Il s’intéresse beaucoup à mon affaire, au point que je crois un instant, vaniteusement, qu’il m’a reconnu. Mais ce sont plutôt mes convulsions d’épileptique, qui le passionnent. Il veut à toute force entrer dans la cabine où l’on m’a mis un tuyau dans le plat de la main, et les infirmiers, qui doivent faire face en même temps à toute sorte de problèmes, d’agitations et de revendications de tout ordre, ont toutes les peines du monde à le chasser. À sa dernière apparition, lors de mon départ, il sera vêtu d’une sorte de rideau de douche orangé et se livrera, tourné Silène, à une sorte de ballet-bouffe antiquisant, où ne manqueront que la lyre et la couronne de laurier.

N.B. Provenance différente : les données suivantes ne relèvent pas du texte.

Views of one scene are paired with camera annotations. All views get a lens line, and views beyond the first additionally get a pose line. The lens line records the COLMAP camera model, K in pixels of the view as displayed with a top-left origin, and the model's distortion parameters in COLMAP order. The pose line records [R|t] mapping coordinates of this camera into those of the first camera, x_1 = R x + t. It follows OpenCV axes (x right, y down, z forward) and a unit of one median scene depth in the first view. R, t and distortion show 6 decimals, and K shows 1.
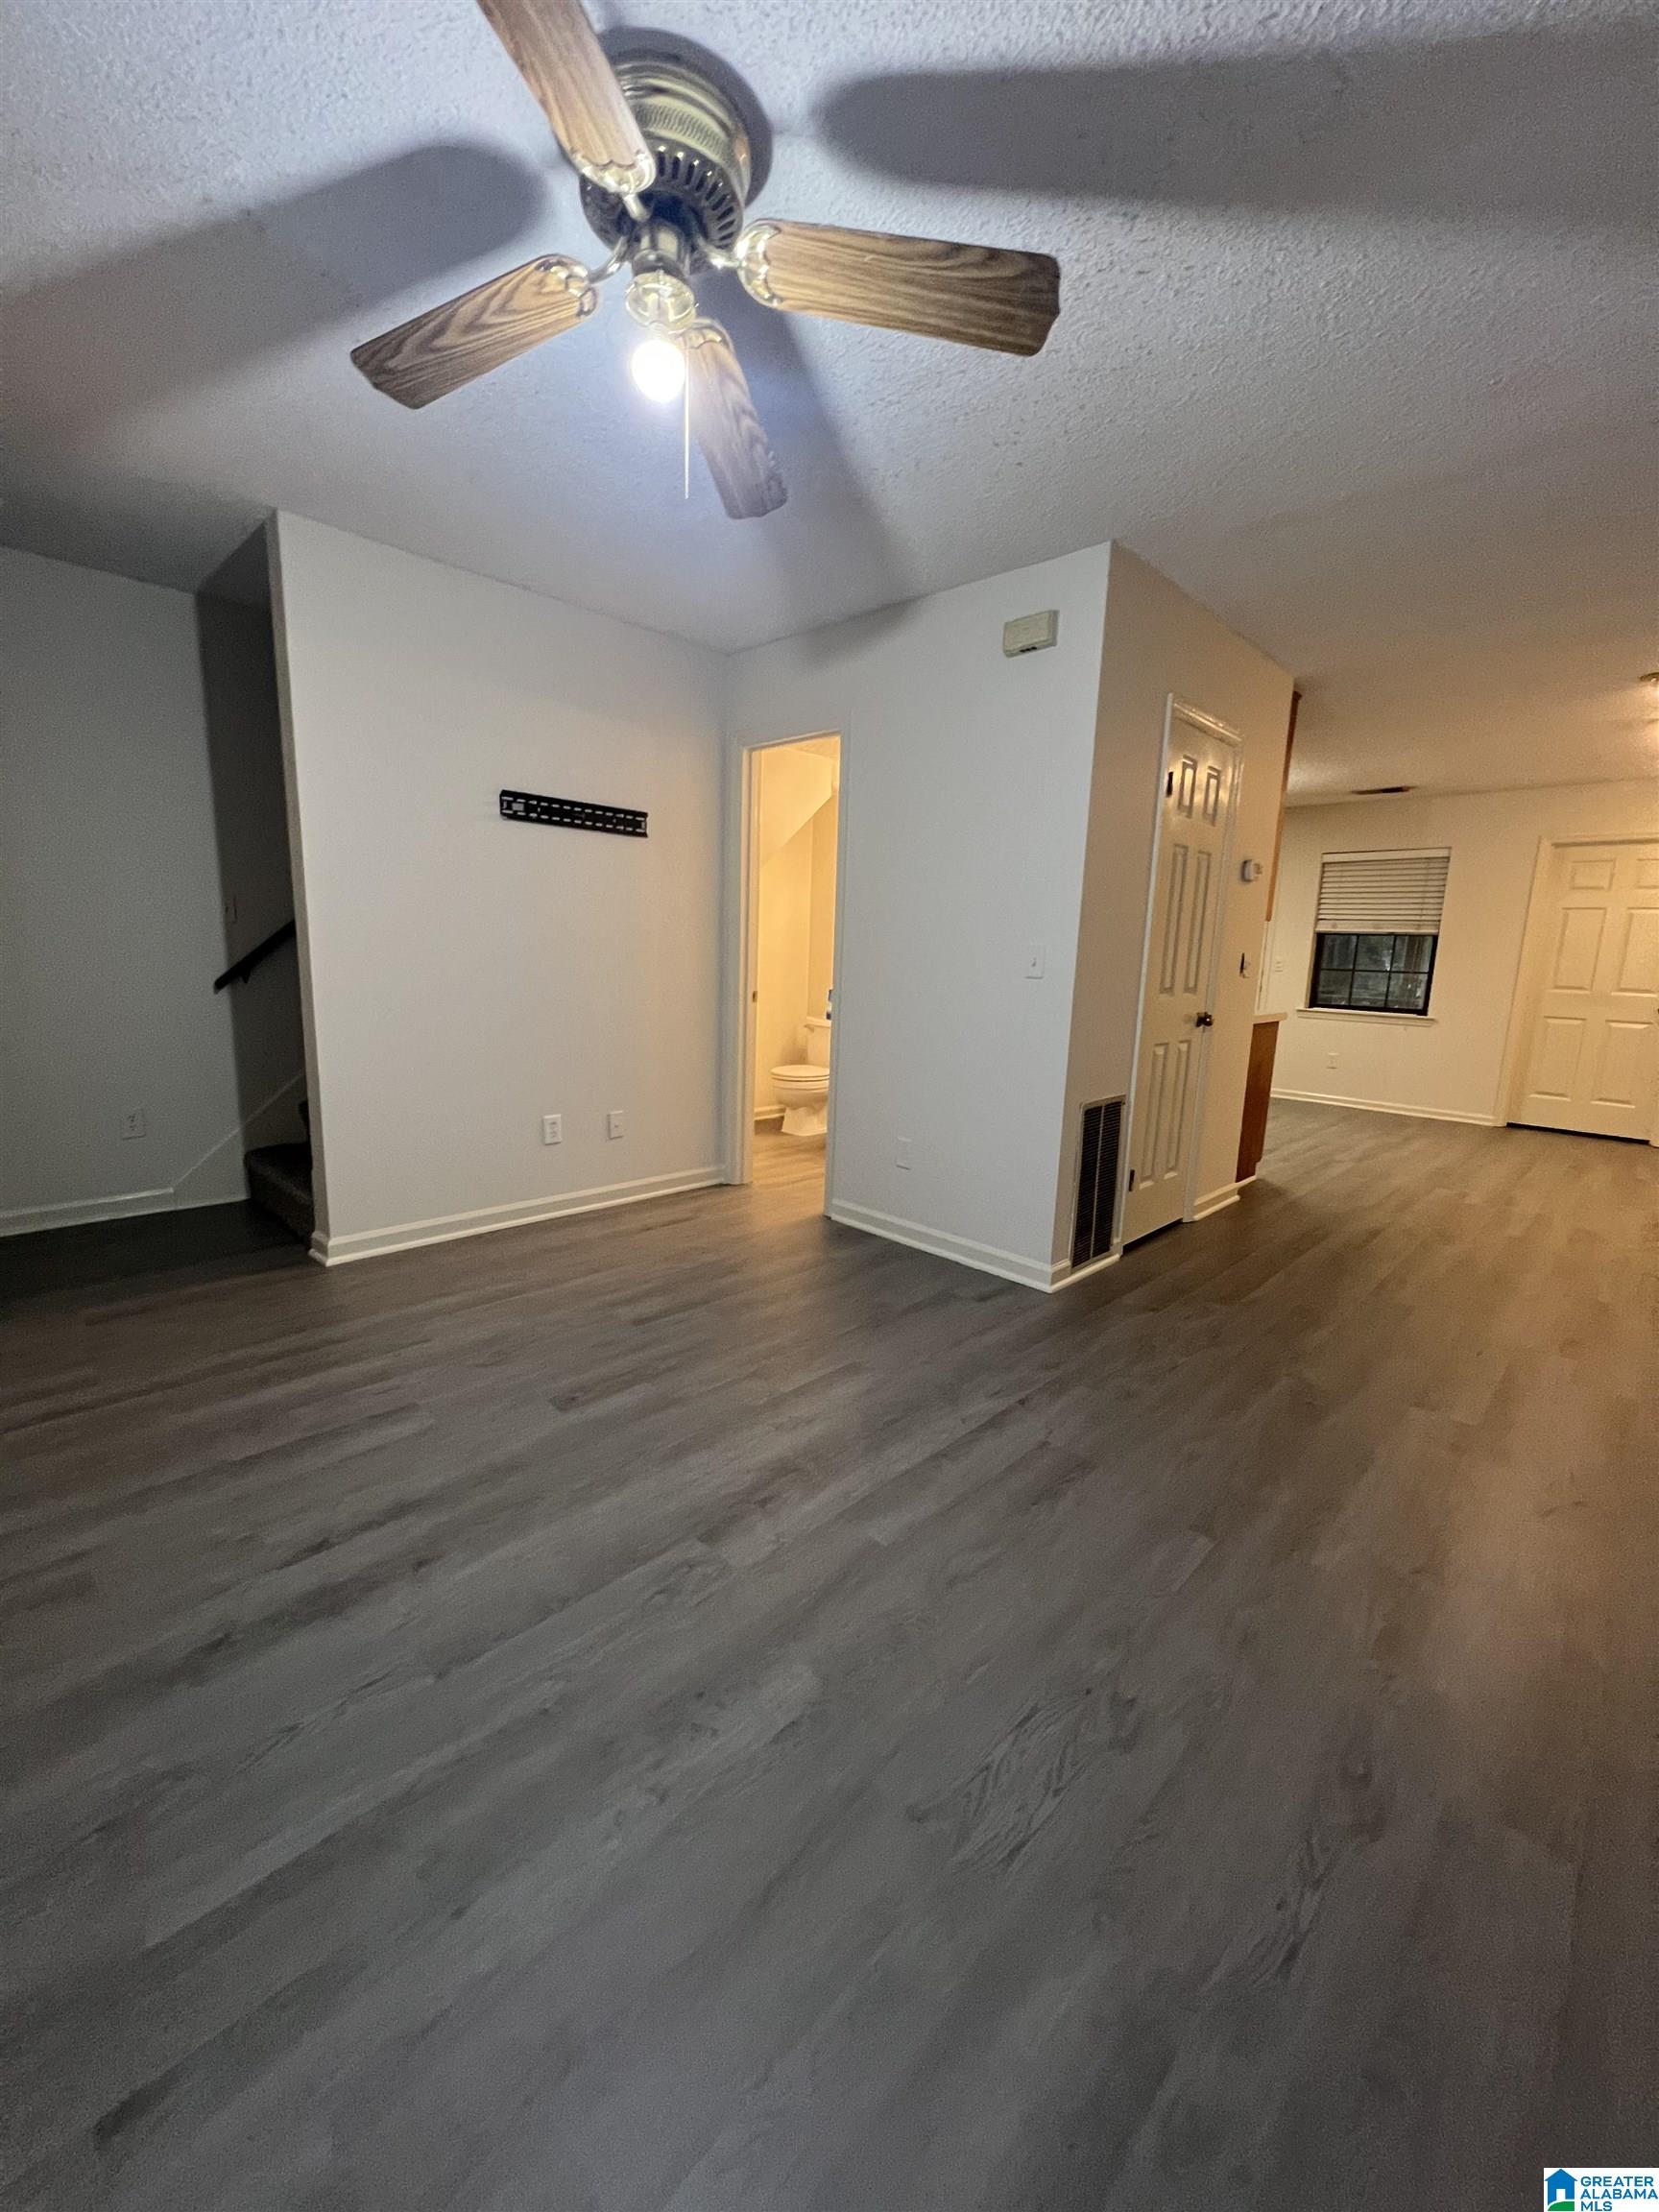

Entre-temps les calmants ont agi sur moi et je suis dans l’état bienheureux, profonde fatigue et béatitude mêlées, qui suit l’extrême douleur soudainement apaisée. Après deux heures d’observation, ne tenant sans doute pas à encombrer les services plus qu’ils ne le sont déjà, on me laisse rentrer chez moi, c’est-à-dire à l’hôtel Bourgogne et Montana. Il est trois heures du matin. Sur le boulevard de Port-Royal, Pierre et moi, en bons provinciaux mal au fait des usages, hélons des taxis qui tous nous ignorent. Nous n’en trouverons un qu’à la Rotonde, face au Balzac de Rodin. Il nous ramène à notre petit lit, où la nuit est assez paisible, mais courte. Et hier nous sommes rentrés ici sans faire plus avant les quéqués, malgré la Jeunesse de Tintoret qui nous tendait les bras au Luxembourg, et plus tôt nous avait tentés : je me voyais mal me roulant à terre aux pieds d’un doge.
A Plieux ce matin l’ordre règne : le chien de Mme Le Coz aboie sans discontinuer, comme si nous n’étions jamais partis.”